General information
- Type: Scale research flying boat glider
- National origin: Germany
- Manufacturer: Schempp-Hirth
- Designer: Wolf Hirth and Ulrich Hütter
- Status: unknown
- Number built: 1

History
- First flight: ?

= Göppingen Gö 8 =

Type of aircraft

The Göppingen Gö 8 was a 1/5 scale model of the Dornier Do 214, a large projected trans-atlantic long-range flying boat, designed by Dornier Werke GmbH in Germany during World War II. The Gö 8 was used primarily to validate the hydro-dynamic and aerodynamic properties of the Do 214.

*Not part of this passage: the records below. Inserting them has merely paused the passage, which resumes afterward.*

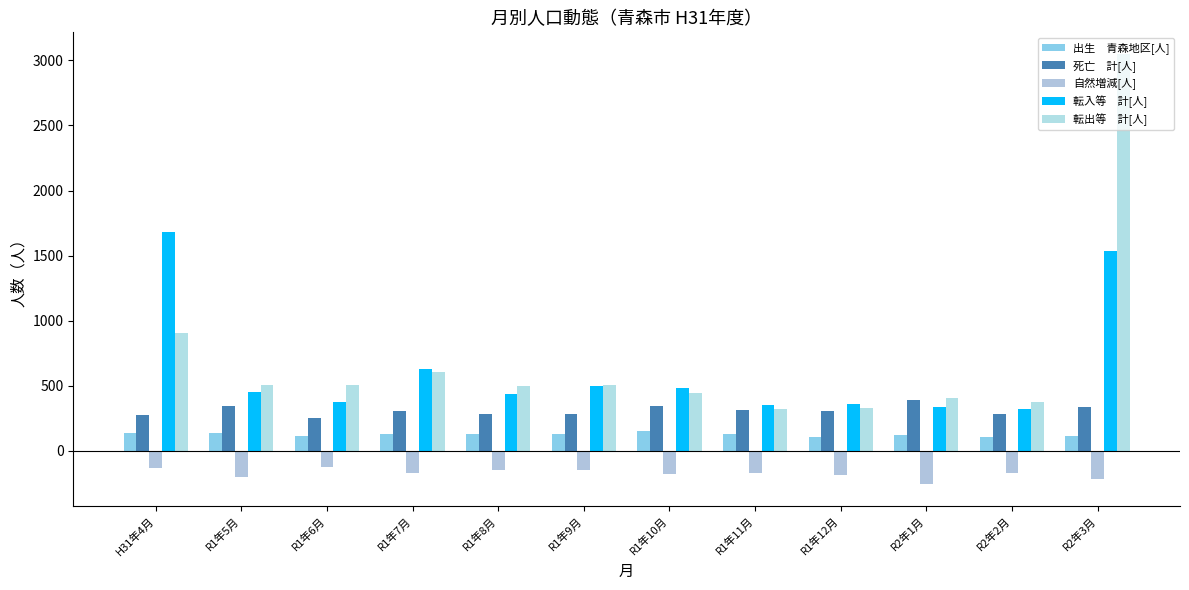

Reading left to right, what are all the values shown in this chart?

出生　青森地区[人]: H31年4月=138	R1年5月=135	R1年6月=117	R1年7月=133	R1年8月=129	R1年9月=128	R1年10月=151	R1年11月=132	R1年12月=109	R2年1月=123	R2年2月=107	R2年3月=113
死亡　計[人]: H31年4月=277	R1年5月=348	R1年6月=254	R1年7月=308	R1年8月=287	R1年9月=284	R1年10月=344	R1年11月=311	R1年12月=303	R2年1月=391	R2年2月=282	R2年3月=334
自然増減[人]: H31年4月=-130	R1年5月=-201	R1年6月=-122	R1年7月=-173	R1年8月=-150	R1年9月=-149	R1年10月=-179	R1年11月=-170	R1年12月=-187	R2年1月=-256	R2年2月=-167	R2年3月=-216
転入等　計[人]: H31年4月=1678	R1年5月=453	R1年6月=373	R1年7月=627	R1年8月=435	R1年9月=495	R1年10月=486	R1年11月=350	R1年12月=358	R2年1月=341	R2年2月=325	R2年3月=1535
転出等　計[人]: H31年4月=905	R1年5月=508	R1年6月=509	R1年7月=605	R1年8月=500	R1年9月=503	R1年10月=447	R1年11月=319	R1年12月=327	R2年1月=404	R2年2月=376	R2年3月=3050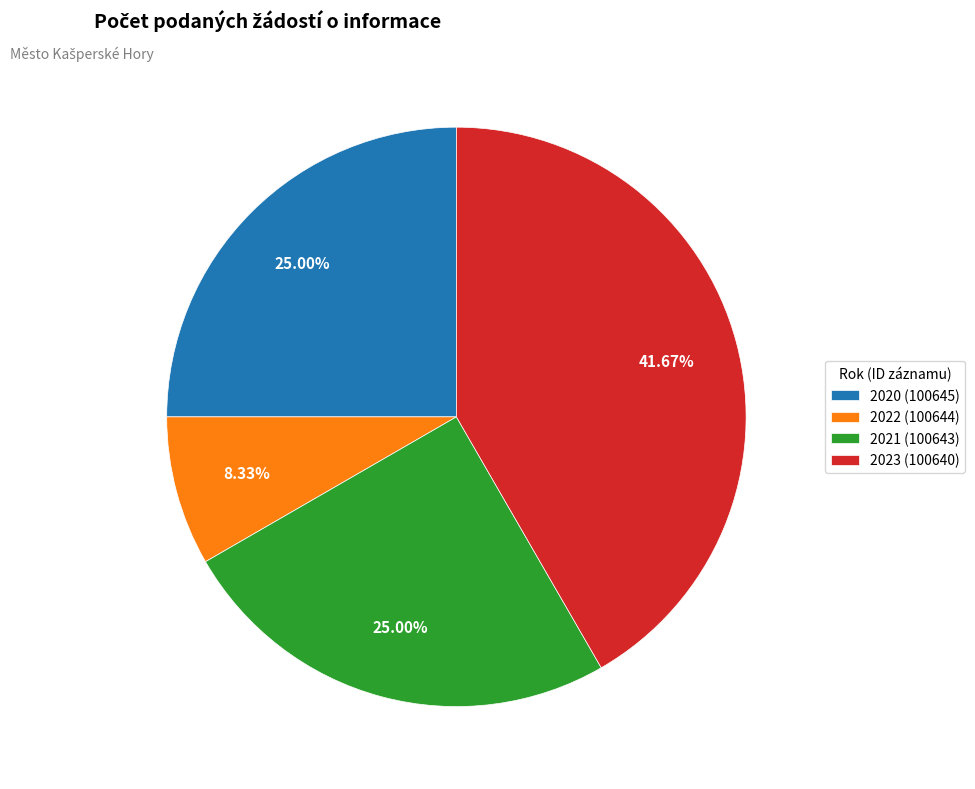

To the nearest percent, what is the difference between the 2020 (100645) and 2022 (100644) slice percentages?

17%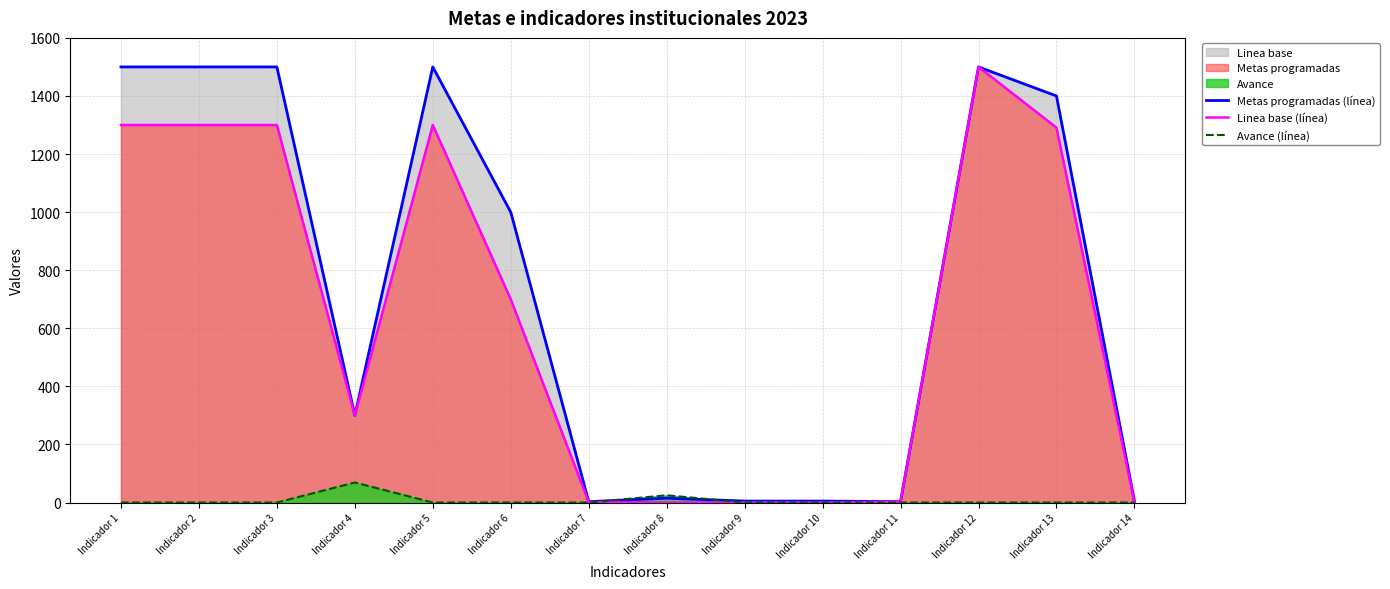

Reading left to right, transcribe all the data shown in this chart.

Metas programadas (línea): 1500	1500	1500	300	1500	1000	3	15	5	5	3	1500	1400	5
Linea base (línea): 1300	1300	1300	300	1300	700	2	0	0	0	3	1500	1291	2
Avance (línea): 0	0	0	69	0	0	0	25	0	0	0	0	0	0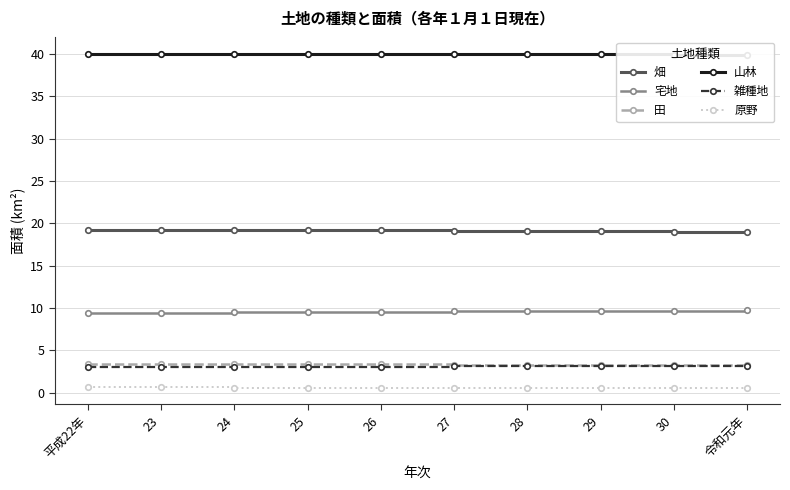

True or false: 田 and 雑種地 intersect in this chart.

False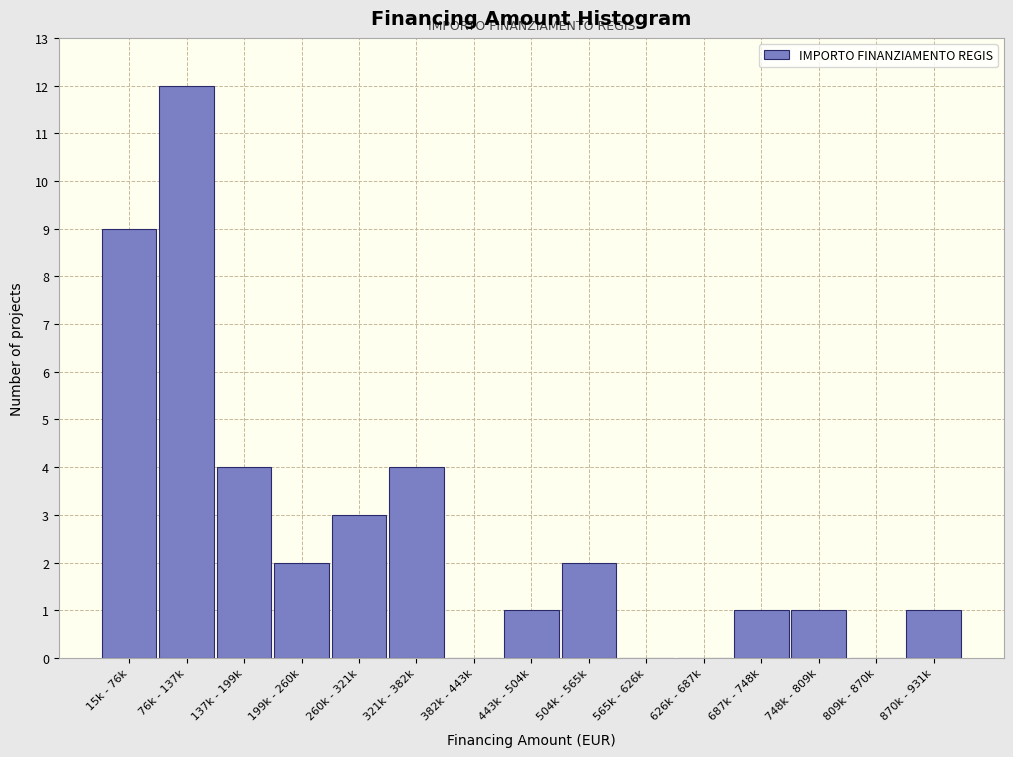

Reading left to right, what are all the values shown in this chart?

15k - 76k=9	76k - 137k=12	137k - 199k=4	199k - 260k=2	260k - 321k=3	321k - 382k=4	382k - 443k=0	443k - 504k=1	504k - 565k=2	565k - 626k=0	626k - 687k=0	687k - 748k=1	748k - 809k=1	809k - 870k=0	870k - 931k=1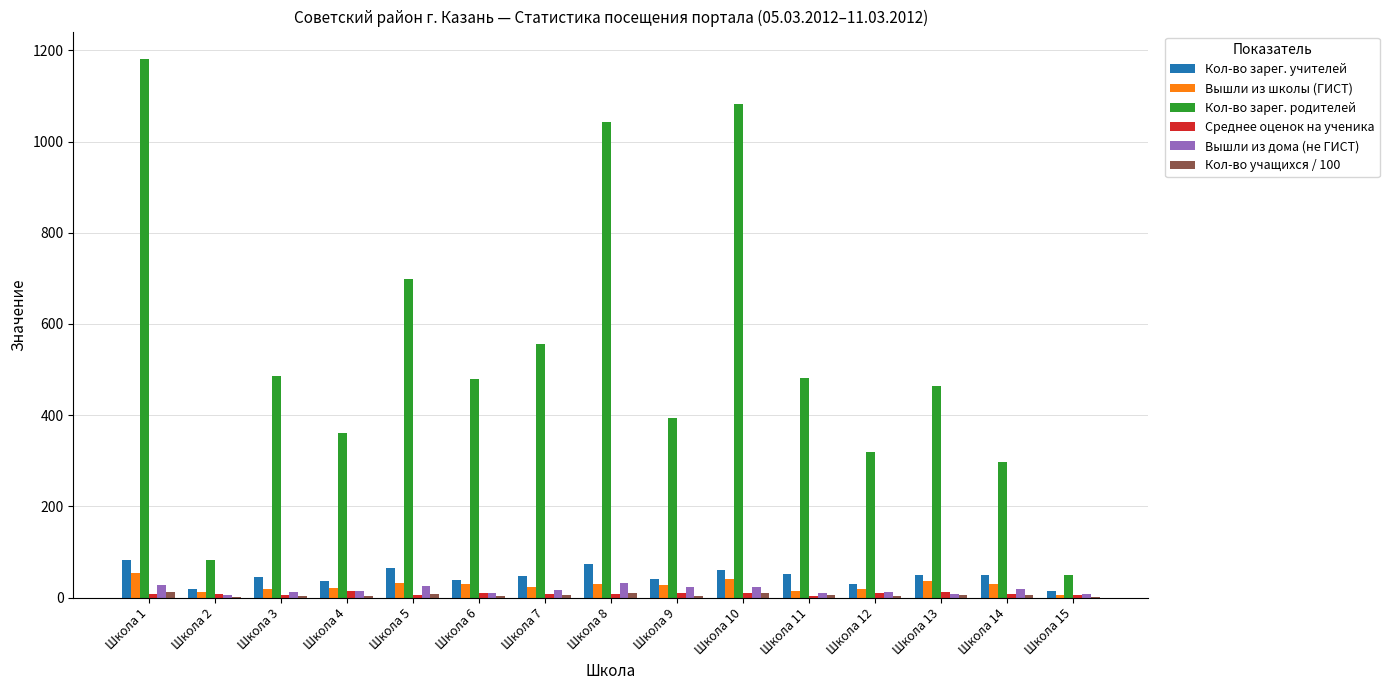

Is the value of Кол-во зарег. родителей at Школа 3 greater than the value of Вышли из школы (ГИСТ) at Школа 12?

Yes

==Design and development==
The Gö 8 was designed and built by Wolf Hirth and Ulrich Hütter / Schempp-Hirth at Göppingen. Construction was primarily of wood, with smooth surfaces, replicating the planing surfaces in scale. A retractable tailwheel undercarriage was installed in the hull. The pilot sat under a long greenhouse canopy which followed the profiles of the proposed Do 214, giving good visibility. Accommodation for a flight test engineer was provided in the hull behind the pilot.

==Operational history==
The Gö 8 flight trials were undertaken at Oberpfaffenhofen, with hydrodynamic testing on Bodensee, towed by a motorboat. Further aerodynamic testing was carried out at the Göttingen aeronautical research laboratory.